- IATA: LRM; ICAO: MDLR;

Summary
- Owner: General Directorate of Civil Aviation
- Serves: La Romana
- Location: Casa de Campo, La Romana
- Opened: November 14, 1978; 47 years ago
- Closed: December 14, 2000
- Elevation AMSL: 14.8 ft / 4.5 m
- Coordinates: 18°24′40″N 68°56′29″W﻿ / ﻿18.41111°N 68.94139°W

Map
- Punta Águila International Airport Location of airport in Dominican Republic

Runways
| Direction | Length |  | Surface |
| ft | m |
| 12/30 | 6,571 | 2,003 | Asphalt |

= Punta Águila International Airport =

Punta Águila International Airport, also known as Cajuiles Airport or Casa de Campo Airport, was an international airport located in the Casa de Campo Resort in the southeastern coast of the Dominican Republic. The airport accommodated both commercial and general aviation flights, and served the city of La Romana and the Casa de Campo Resort. It was replaced on 14 December, 2000, when the newer La Romana International Airport opened.

== History ==
In the late 1960s, a runway was cleared on land in the Cajuiles area to serve private light aircraft and crop-spraying planes. The runway was compacted with gravel (caliche) and had a length of 600 meters, and from this the airport was named Cajuiles Airport. The runway was flanked by cans filled with oil that could be lit, allowing pilots to see the runway during foggy flying conditions or at night. At the beginning of the 1970s, the runway was extended to 1,800 meters, with a layer of asphalt and sand applied, allowing larger aircraft to operate from the airport. Cajuiles Airport began serving companies of the first free-trade industrial zone established in the Dominican Republic, connecting La Romana with the Caribbean and the United States. In August 1977, a four-inch asphalt surface was applied along the entire length of the runway, widening the runway by 25 meters.

On 14 November, 1978, the General Directorate of Civil Aviation authorized International Air Transit operations for passengers, cargo, and mail, officially converting Cajuiles Airport into an international airport. Because of its location, it subsequently received the name Punta Águila International Airport, becoming the first private international airport in the Dominican Republic to accommodate both commercial and general aviation flights.

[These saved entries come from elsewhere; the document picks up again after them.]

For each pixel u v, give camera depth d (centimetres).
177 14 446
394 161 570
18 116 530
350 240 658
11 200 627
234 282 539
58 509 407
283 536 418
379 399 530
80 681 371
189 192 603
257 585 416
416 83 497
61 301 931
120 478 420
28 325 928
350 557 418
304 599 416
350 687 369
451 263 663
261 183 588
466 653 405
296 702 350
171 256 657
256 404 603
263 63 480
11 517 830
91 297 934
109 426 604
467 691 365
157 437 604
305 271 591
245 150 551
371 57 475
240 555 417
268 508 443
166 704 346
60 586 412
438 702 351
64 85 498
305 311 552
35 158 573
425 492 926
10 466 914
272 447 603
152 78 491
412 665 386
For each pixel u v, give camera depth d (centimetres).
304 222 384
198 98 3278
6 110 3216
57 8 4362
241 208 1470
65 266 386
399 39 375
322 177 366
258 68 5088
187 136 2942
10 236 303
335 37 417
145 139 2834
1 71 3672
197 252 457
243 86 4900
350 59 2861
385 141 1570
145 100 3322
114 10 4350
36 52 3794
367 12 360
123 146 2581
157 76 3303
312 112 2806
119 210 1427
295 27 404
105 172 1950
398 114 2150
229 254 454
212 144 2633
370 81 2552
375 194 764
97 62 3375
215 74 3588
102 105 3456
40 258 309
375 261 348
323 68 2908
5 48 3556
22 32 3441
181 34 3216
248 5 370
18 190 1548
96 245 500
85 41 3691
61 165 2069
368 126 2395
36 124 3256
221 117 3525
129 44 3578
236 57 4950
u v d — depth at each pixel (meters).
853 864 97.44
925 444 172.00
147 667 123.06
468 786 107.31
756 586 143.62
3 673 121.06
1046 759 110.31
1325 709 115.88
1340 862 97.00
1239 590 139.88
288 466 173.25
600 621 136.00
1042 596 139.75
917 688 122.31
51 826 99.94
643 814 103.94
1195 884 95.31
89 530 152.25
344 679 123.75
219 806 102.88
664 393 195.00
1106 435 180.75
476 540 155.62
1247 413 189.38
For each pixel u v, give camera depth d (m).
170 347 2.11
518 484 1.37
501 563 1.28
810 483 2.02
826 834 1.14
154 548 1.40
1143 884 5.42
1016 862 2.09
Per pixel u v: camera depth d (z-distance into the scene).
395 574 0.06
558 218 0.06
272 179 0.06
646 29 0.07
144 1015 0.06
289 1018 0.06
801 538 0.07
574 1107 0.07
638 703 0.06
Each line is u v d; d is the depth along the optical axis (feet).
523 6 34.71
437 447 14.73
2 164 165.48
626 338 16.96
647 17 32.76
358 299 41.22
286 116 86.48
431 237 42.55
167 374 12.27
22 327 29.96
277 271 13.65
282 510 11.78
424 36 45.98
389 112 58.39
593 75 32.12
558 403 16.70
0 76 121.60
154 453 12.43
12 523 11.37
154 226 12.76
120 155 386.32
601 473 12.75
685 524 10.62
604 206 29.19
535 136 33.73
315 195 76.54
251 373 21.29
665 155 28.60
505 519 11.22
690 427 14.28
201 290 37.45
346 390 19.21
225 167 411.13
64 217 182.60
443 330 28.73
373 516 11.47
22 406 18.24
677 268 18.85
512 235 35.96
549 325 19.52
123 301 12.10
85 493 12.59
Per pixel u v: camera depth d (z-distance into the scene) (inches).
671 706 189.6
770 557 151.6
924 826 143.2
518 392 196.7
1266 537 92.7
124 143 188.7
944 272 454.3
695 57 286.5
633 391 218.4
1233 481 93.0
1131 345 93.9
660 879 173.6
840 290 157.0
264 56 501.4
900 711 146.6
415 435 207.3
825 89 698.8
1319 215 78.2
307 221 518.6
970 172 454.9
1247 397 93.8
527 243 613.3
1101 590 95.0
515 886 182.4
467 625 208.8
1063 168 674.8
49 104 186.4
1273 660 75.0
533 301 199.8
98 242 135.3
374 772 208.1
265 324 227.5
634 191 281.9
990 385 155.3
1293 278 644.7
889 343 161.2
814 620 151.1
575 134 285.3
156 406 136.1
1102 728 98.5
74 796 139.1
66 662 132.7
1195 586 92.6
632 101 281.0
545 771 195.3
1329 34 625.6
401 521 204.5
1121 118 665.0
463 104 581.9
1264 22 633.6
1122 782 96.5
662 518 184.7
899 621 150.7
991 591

The Casa de Campo resort was developed around the airfield, and eventually it was notably located in the center of the Teeth of the Dog golf course, only separated by 0.45 meter tall white picket fencing. Dozens of small private aircraft landed each day, and people would often be allowed to ride golf carts directly from the runway to the Golf Center when aircraft weren't using the runway. There were gates alongside the 12th and 18th holes, which would lower and lock after the airport control tower rang a bell notifying that a plane was either taking off or landing. In 1995, the runway was again expanded to 2,003 meters and 31 meters wide, allowing larger commercial aircraft to operate from the airport. This included ATR aircraft and the Boeing 727 of American Eagle from San Juan, Puerto Rico, and American Airlines from Miami, operating as airlines with scheduled services to the airport.

=== Closure ===
By the 1990s, Punta Águila International Airport was unable to sufficiently cater the region's growing tourism and commercial demands, prompting the need for a replacement airport.
In 1998, Central Romana Corporation, Ltd. began construction of the new La Romana International Airport. Through its subsidiary, Airport Management Services, Ltd., Central Romana Corporation, Ltd., inaugurated the new and modern airport on 14 December 2000, at a cost of over US$100 million, thus replacing Punta Águila International Airport. The airport was subsequently closed and demolished.